Collected data entries:
+--
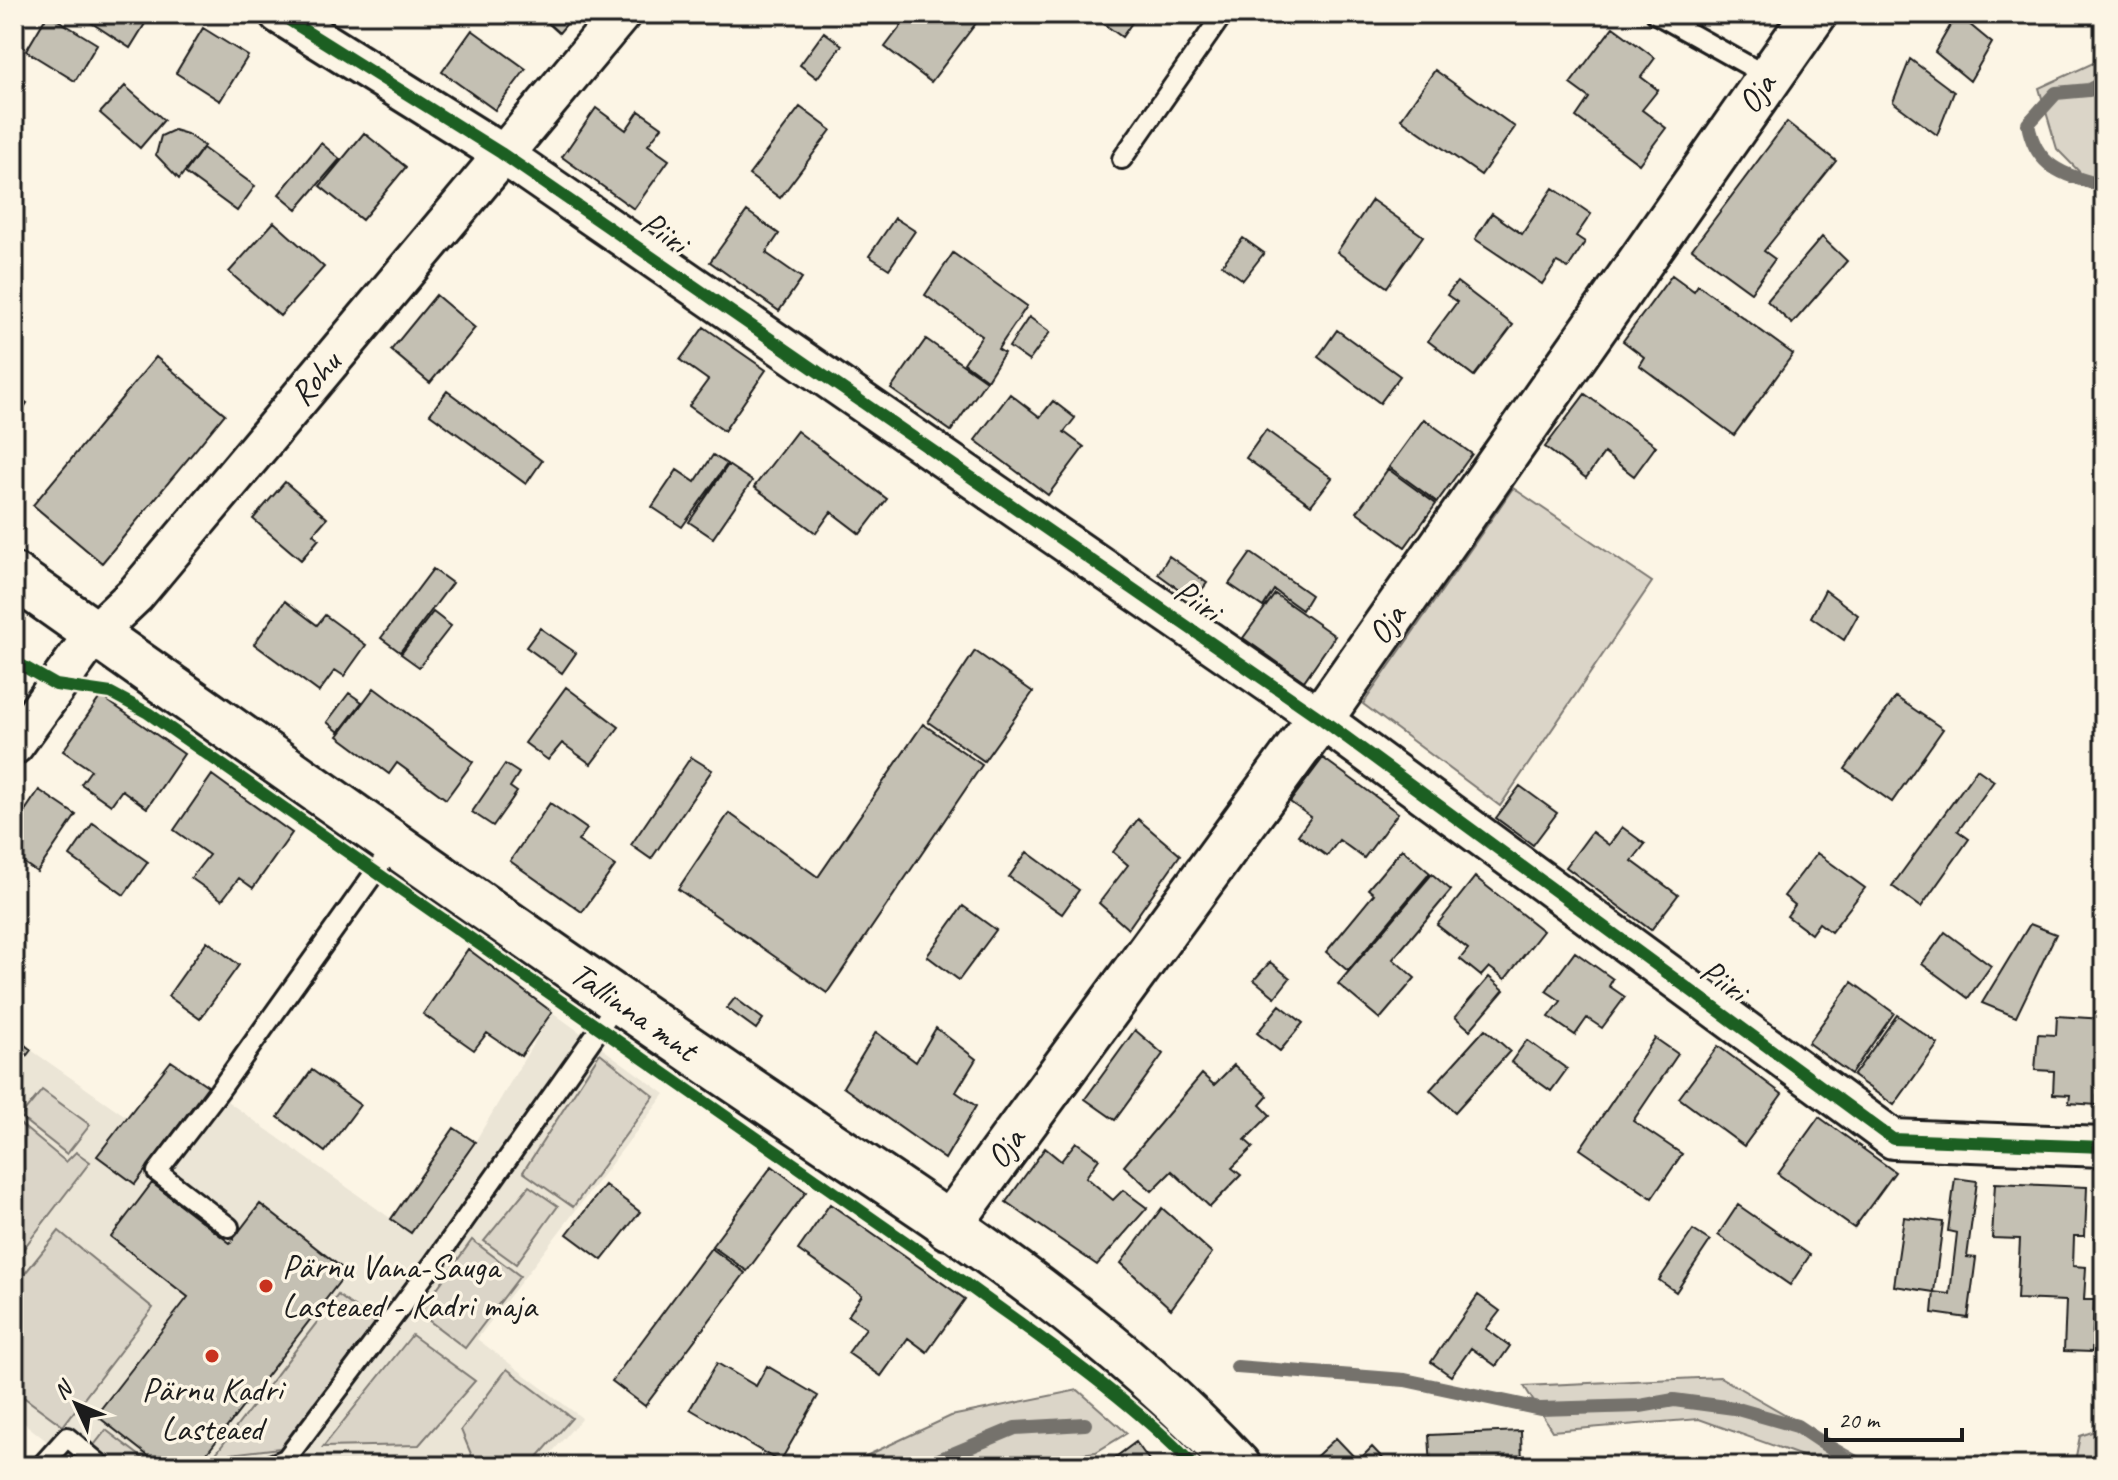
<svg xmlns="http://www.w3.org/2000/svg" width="2118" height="1480" viewBox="0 0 2118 1480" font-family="Caveat,sans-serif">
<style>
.built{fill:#ebe5d6}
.green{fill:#dbd5c8;stroke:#7c7872;stroke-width:2}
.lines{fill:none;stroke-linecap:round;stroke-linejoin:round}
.stream{stroke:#75726c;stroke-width:14}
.building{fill:#c4c0b3;stroke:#1c1c1c;stroke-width:2}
.service-casing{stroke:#1c1c1c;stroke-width:24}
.minor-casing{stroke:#1c1c1c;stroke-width:44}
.tertiary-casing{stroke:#1c1c1c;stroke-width:50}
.secondary-casing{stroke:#1c1c1c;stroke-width:50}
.service{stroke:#fcf5e5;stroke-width:18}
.minor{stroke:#fcf5e5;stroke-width:38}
.tertiary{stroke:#fcf5e5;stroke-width:44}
.secondary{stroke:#fcf5e5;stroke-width:44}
.cycleway-casing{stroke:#fcf5e5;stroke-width:17}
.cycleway{stroke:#1b5e20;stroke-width:12}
.poi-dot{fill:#c8321e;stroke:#fcf5e5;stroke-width:3}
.labels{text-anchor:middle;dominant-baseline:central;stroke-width:7;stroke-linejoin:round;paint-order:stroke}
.street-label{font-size:34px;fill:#1c1c1c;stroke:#fcf5e5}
.poi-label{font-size:34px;fill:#1c1c1c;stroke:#fcf5e5;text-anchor:start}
</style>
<rect width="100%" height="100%" fill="#fcf5e5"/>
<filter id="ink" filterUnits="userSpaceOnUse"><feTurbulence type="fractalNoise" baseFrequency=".0125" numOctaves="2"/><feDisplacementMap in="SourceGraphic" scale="16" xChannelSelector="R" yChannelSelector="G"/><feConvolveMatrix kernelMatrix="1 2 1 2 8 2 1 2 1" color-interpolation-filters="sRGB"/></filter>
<g filter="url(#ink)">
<!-- built -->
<path class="built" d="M552,1012L665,1094L477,1339L582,1418L540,1466H78L14,1415V1072L31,1050L127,1117L171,1061L411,1233L475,1142Z"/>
<!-- green -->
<path class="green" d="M2104,58V197L2057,149L2039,88Z
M1513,488L1652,582L1500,806L1363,704Z
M600,1053L654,1096L573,1207L523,1172Z
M42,1090L90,1125L67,1154L20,1117Z
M14,1119L66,1162L76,1152L90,1162L14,1261Z
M529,1186L558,1206L516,1264L484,1241Z
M59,1231L153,1308L63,1426L14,1390V1287Z
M472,1240L520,1276L465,1348L419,1313Z
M338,1295L375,1323L280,1448L214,1456Z
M412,1335L475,1381L419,1445L323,1447Z
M507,1369L572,1418L530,1466H476L461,1430Z
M1720,1377L1859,1457L1853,1466H1830L1699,1419L1552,1431L1524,1386Z
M1078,1390L1127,1433L1096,1452L988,1466H866V1456L951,1416Z
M2104,1428V1466H2074L2080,1436Z
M106,1430L153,1466H115L91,1449Z"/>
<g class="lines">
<!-- stream -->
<path class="stream" d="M2104,82L2089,90L2056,93L2028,124C2036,169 2065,175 2104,186
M1237,1367L1405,1380L1540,1409L1640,1406L1674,1400L1734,1408L1797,1426L1857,1466
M924,1466L1015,1428L1085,1424"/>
</g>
<!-- building -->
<path class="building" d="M48,14L97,44L75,81L26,51Z
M78,14H151L130,48Z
M538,14H575L559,33Z
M910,14H983L931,82L885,47Z
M1090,14H1138L1122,37Z
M1957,14L1992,43L1970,81L1935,52Z
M1613,27L1655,58L1641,77L1658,90L1642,110L1666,128L1639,164L1576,117L1589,98L1570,84Z
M203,28L248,56L220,101L176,73Z
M472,30L526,69L495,110L442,72Z
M824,32L842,45L817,78L800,65Z
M1910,59L1954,92L1937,135L1893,102Z
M1435,70L1515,127L1481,175L1401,119Z
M125,86L164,120L140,148L100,113Z
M800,107L831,130L780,198L749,175Z
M596,108L626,130L639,111L662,127L648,145L669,160L634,209L562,157Z
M1787,122L1836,161L1764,251L1775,259L1751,292L1692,249Z
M174,130L187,134L204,146L179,179L156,155L161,136Z
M364,133L406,167L362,220L320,186Z
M321,143L340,159L297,209L279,194Z
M203,148L255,186L237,211L185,173Z
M1553,188L1591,214L1576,236L1585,242L1568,268L1557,262L1542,284L1475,239L1492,213L1522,234Z
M1372,200L1423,236L1387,287L1337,252Z
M747,211L779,234L766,253L802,278L779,311L710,262Z
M895,218L915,231L889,269L869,256Z
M274,222L324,267L280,316L229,272Z
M1822,237L1847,261L1792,324L1767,301Z
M1243,238L1264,253L1243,280L1222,265Z
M953,253L1027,306L998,349L1004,353L987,380L964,363L982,336L925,295Z
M1672,275L1694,291L1698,285L1793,354L1734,435L1639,365L1644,357L1623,341Z
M1457,282L1513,325L1474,376L1428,341L1457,302L1447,295Z
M436,295L475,328L430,383L391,350Z
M1029,317L1050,332L1029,361L1009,347Z
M704,327L766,370L724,431L689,406L708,380L680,360Z
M1337,330L1400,376L1380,403L1318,357Z
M926,339L986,381L951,431L891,389Z
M156,357L225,414L102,563L33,505Z
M447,391L542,461L526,484L430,414Z
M14,394L27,403L14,422Z
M1010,394L1040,417L1053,401L1075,418L1064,432L1084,447L1048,495L975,440Z
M1585,394L1656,446L1634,476L1604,453L1586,478L1545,447Z
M1424,419L1472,454L1437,502L1389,467Z
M1266,430L1332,478L1311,505L1246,458Z
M797,431L887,499L860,534L831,512L816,533L754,487Z
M713,455L727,464L682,527L652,507L677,470L695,482Z
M728,465L752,481L713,538L689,522Z
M1388,469L1436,504L1405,547L1357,512Z
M285,482L327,518L313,534L319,539L301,560L253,519Z
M1251,553L1311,595L1302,610L1274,590L1263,607L1229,584Z
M1169,556L1207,583L1194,600L1158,574Z
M433,569L452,583L400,652L381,638Z
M1825,590L1858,615L1844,640L1811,617Z
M1275,594L1335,636L1304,681L1243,638Z
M285,601L317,625L325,615L366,645L344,676L335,670L319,692L254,644Z
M433,612L451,626L419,667L401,654Z
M540,628L576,653L562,673L526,647Z
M975,651L1033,692L984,761L928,722Z
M566,687L619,727L591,764L562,743L548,760L525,743Z
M374,688L473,762L446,799L397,763L389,774L338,736Z
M349,693L362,702L339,732L327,722Z
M101,696L184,754L147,808L122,790L111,805L81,784L91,770L63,751Z
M1896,697L1943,729L1892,802L1845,769Z
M923,724L982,765L827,993L678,889L729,813L818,877Z
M691,757L712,770L651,859L631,845Z
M1323,758L1398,813L1364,858L1339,840L1327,856L1298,835L1311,817L1290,802Z
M505,764L519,773L510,787L517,792L493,826L472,812Z
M1977,769L1994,781L1958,831L1969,839L1921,907L1892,886Z
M212,775L292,833L253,888L239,878L222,900L191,878L209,855L174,830Z
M1520,786L1557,813L1533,845L1496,818Z
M39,790L76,815L37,872L14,856V827Z
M550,803L587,829L578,841L615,866L582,912L510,861Z
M1138,819L1180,855L1128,929L1099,903L1128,865L1113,852Z
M93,823L148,862L124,895L70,856Z
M1622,827L1645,844L1632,861L1678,895L1651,930L1566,867L1592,832L1609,845Z
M1402,849L1430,873L1348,971L1326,952L1374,894L1368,889Z
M1027,852L1079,890L1062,914L1009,877Z
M1817,853L1865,888L1831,932L1819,923L1811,934L1787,916L1795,905L1784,896Z
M1432,874L1451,890L1393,959L1415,978L1380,1019L1338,984Z
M1475,877L1543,931L1505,979L1489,967L1481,976L1460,959L1468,949L1437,925Z
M963,906L996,930L959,980L927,956Z
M2030,924L2056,934L2016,1017L1982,1003Z
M1945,932L1991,966L1968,998L1922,964Z
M207,941L239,965L200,1019L168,996Z
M468,949L552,1012L521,1056L487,1033L474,1050L423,1014Z
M1575,952L1613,979L1609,986L1625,997L1602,1028L1587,1018L1575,1035L1549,1017L1561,1001L1546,991Z
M1270,962L1290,978L1275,997L1254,980Z
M1489,977L1504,990L1470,1030L1455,1017Z
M1852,982L1894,1013L1851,1074L1808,1043Z
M735,998L763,1019L756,1029L727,1008Z
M1280,1005L1303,1023L1280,1051L1257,1033Z
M1897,1015L1938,1044L1894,1105L1853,1076Z
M2057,1016L2104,1019V1096L2097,1095V1105L2069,1103L2070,1095L2053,1094L2054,1071L2035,1070L2038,1034L2056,1035Z
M936,1028L976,1059L956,1092L976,1106L945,1159L843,1087L876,1032L916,1062Z
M1485,1029L1510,1051L1455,1112L1430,1090Z
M1135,1030L1163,1054L1115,1120L1085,1099Z
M14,1036L31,1050L14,1072Z
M1655,1038L1678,1054L1633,1121L1682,1154L1652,1198L1580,1149Z
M1527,1040L1567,1069L1551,1091L1511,1062Z
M1718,1046L1782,1094L1744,1146L1679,1098Z
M171,1061L208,1086L135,1184L97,1156Z
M1234,1065L1268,1096L1260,1105L1270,1115L1245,1140L1253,1147L1232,1168L1241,1175L1210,1207L1172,1171L1152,1191L1124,1166L1202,1074L1214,1085Z
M312,1070L360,1105L325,1152L278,1117Z
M1819,1117L1895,1172L1854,1228L1778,1174Z
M454,1128L475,1142L411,1233L391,1219Z
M1076,1142L1099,1159L1086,1177L1113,1200L1123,1190L1147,1208L1097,1265L1006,1202L1045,1148L1061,1161Z
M772,1166L806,1192L747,1271L712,1246Z
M1955,1178L1977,1181L1967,1257L1976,1258L1968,1318L1932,1313L1934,1292L1950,1294L1957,1233L1948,1231Z
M152,1183L230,1243L260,1204L347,1272L197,1466H161L96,1415L188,1297L111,1237Z
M1995,1183L2087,1187L2085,1236H2074L2073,1266L2086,1267L2084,1300H2094L2092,1352L2064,1351L2066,1301L2017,1299L2020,1239L1992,1238Z
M605,1185L640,1212L602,1260L567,1234Z
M830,1204L965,1299L927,1352L908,1338L881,1376L848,1353L866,1328L848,1316L862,1295L798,1250Z
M1738,1205L1810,1255L1790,1285L1718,1235Z
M1162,1208L1212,1253L1171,1309L1121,1263Z
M1904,1217L1943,1222L1934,1292L1894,1286Z
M1693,1230L1710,1241L1676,1292L1659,1280Z
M711,1248L745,1273L645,1406L612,1381Z
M1478,1295L1500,1311L1486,1329L1510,1346L1496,1366L1471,1348L1451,1376L1431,1362Z
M2097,1348H2104V1405H2098Z
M717,1363L756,1386L767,1366L818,1396L780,1462L690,1409Z
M1521,1431L1522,1466H1431L1429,1435Z
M1336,1438L1358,1461L1372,1447L1390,1466H1306Z
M1136,1442L1149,1460L1141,1466H1112L1109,1462Z"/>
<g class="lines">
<defs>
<path id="service" d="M1656,14L1767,76
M1122,159L1223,14
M229,1227L157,1172L219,1091L395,844
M41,1466L67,1437L102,1466
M268,1466L286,1459L434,1263L619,1001"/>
<path id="minor" d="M279,14L501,153L1320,718L1893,1139L2104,1147
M14,745L95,633L135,595L621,14"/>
<path id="tertiary" d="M948,1227L1333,701L1814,14"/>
<path id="secondary" d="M14,576C246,740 478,905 713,1065C894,1189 1088,1304 1238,1466"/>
</defs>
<!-- service casing -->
<use href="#service" class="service-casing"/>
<!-- minor casing -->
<use href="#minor" class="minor-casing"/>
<!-- tertiary casing -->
<use href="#tertiary" class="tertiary-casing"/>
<!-- secondary casing -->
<use href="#secondary" class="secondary-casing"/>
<!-- service -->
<use href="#service" class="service"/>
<!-- minor -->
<use href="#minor" class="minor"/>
<!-- tertiary -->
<use href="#tertiary" class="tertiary"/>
<!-- secondary -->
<use href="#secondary" class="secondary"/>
<defs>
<path id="cycleway" d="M279,14L501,153L1320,718L1893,1139L2104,1147
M14,661L56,685L111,693L148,713L966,1284C1044,1341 1127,1396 1194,1466"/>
</defs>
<!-- cycleway casing -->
<use href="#cycleway" class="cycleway-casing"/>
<!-- cycleway -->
<use href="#cycleway" class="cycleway"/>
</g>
</g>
<!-- markers -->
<g class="poi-dot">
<circle cx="266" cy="1286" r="8"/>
<circle cx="212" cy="1356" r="8"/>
</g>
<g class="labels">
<!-- street labels -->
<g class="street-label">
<text transform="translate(1756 93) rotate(-55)">Oja</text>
<text transform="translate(665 232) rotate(35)">Piiri</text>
<text transform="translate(315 378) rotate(-50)">Rohu</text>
<text transform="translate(1198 600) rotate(35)">Piiri</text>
<text transform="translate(1386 624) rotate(-55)">Oja</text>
<text transform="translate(1724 980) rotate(36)">Piiri</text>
<text transform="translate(634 1011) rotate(35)">Tallinna mnt</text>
<text transform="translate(1005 1148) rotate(-54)">Oja</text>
</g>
<!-- poi labels -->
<g class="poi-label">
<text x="282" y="1266">Pärnu Vana-Sauga<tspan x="282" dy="39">Lasteaed - Kadri maja</tspan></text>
<text x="212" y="1389" text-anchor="middle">Pärnu Kadri<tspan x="212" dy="39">Lasteaed</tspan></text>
</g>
</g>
<!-- margin -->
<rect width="2118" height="1480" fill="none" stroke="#fcf5e5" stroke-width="48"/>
<rect x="24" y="24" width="2070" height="1432" fill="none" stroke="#1c1c1c" stroke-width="3" filter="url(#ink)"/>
<!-- north arrow -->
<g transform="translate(76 1404) rotate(314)" stroke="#fcf5e5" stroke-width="6" paint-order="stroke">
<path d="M0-6L14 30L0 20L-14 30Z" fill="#1c1c1c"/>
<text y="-12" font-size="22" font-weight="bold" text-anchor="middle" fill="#1c1c1c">N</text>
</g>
<!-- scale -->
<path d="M1826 1428v12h136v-12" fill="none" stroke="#1c1c1c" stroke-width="4"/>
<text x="1838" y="1428" font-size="24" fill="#1c1c1c" stroke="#fcf5e5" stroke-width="6" paint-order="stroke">20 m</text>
</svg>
+--
→ WHAT IS BEING ASKED: Filter the lines above so that only those with the string "round" remain, then copy them.

→ WRITTEN REPLY:
.lines{fill:none;stroke-linecap:round;stroke-linejoin:round}
.labels{text-anchor:middle;dominant-baseline:central;stroke-width:7;stroke-linejoin:round;paint-order:stroke}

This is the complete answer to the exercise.